Supporting this movement are various governments that are tightening regulations that place more responsibility on companies to achieve these goals.
From July 2024, Dutch companies will start reporting to the government their progress towards the mandatory 50% reduction in domestic mobility emissions by 2030.
Short-haul flights are prohibited while in France, and the French government is replacing flights of less than two-and-a-half hours with rail travel.
More and more companies are implementing strategies to go beyond government regulations and reduce travel emissions, aiming for ambitious net-zero targets.
So while some corporate players, such as JPMorgan Chase, Merck, and Johnson & Johnson, are inching closer to 2019 flying levels, more companies are looking to forget their former high-flying days. It is said that
The report said the companies making the biggest cuts to corporate air travel were software giant SAP, pharmaceutical company Pfizer, banking group Lloyds and Big Four firm PwC.
SAP turns to distributed events
For more than a decade, climate action has been at the top of SAP's corporate sustainability agenda, and tackling business travel has become a recent priority.
By increasing the use of virtual meetings and curating events more strategically, SAP was able to reduce airline carbon emissions by a staggering 86% between 2019 and 2022.
Consider the software giant's latest Sapphire conference. Rather than conceptualizing it as his one central event in Orlando, Florida, as in the past, SAP held distributed events in the United States, Spain, Brazil, and online.
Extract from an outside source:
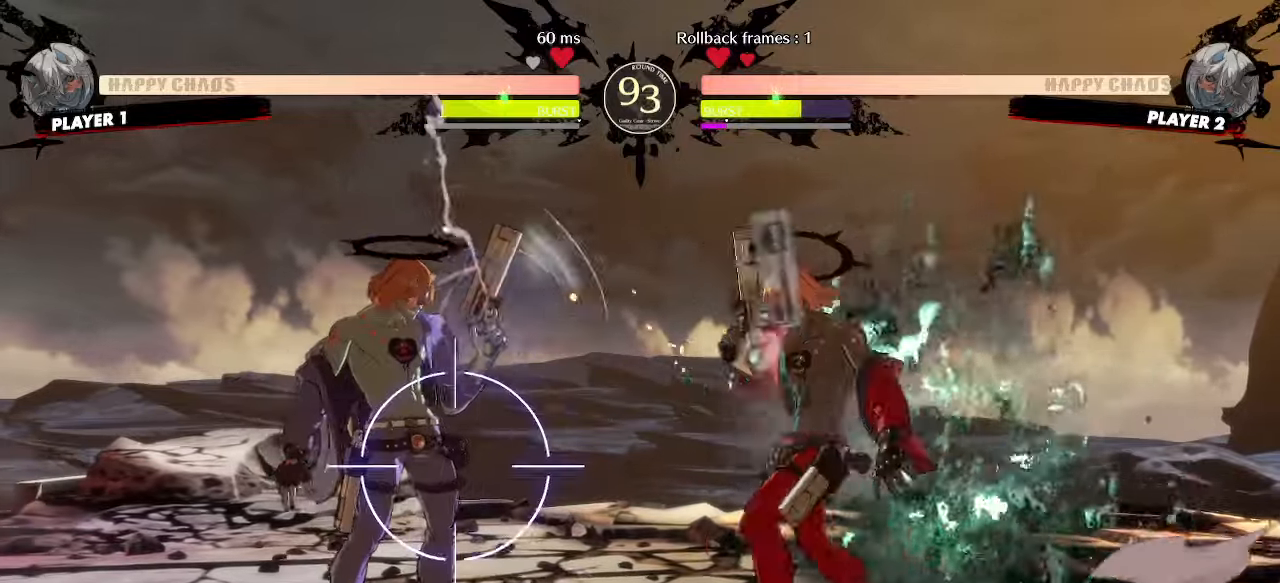
{"buttons": ["DPAD_DOWN"], "events": [[83, "DPAD_RIGHT", "up"], [133, "HS", "down"], [183, "HS", "up"], [333, "K", "down"], [383, "K", "up"]]}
This enabled SAP to reduce its CO2 emissions by nearly 24,000 tons. “This is primarily due to the shorter flight distances, mathematically speaking, which is the equivalent of approximately 2,200 round-the-world flights,” said Jenny Bittman, SAP's event manager.
Carbon offsets are also part of the company's sustainable travel strategy.
“As far as emissions go, we want to further reduce our travel activity and have been purchasing carbon offsets for unavoidable travel for some time,” says Bittman.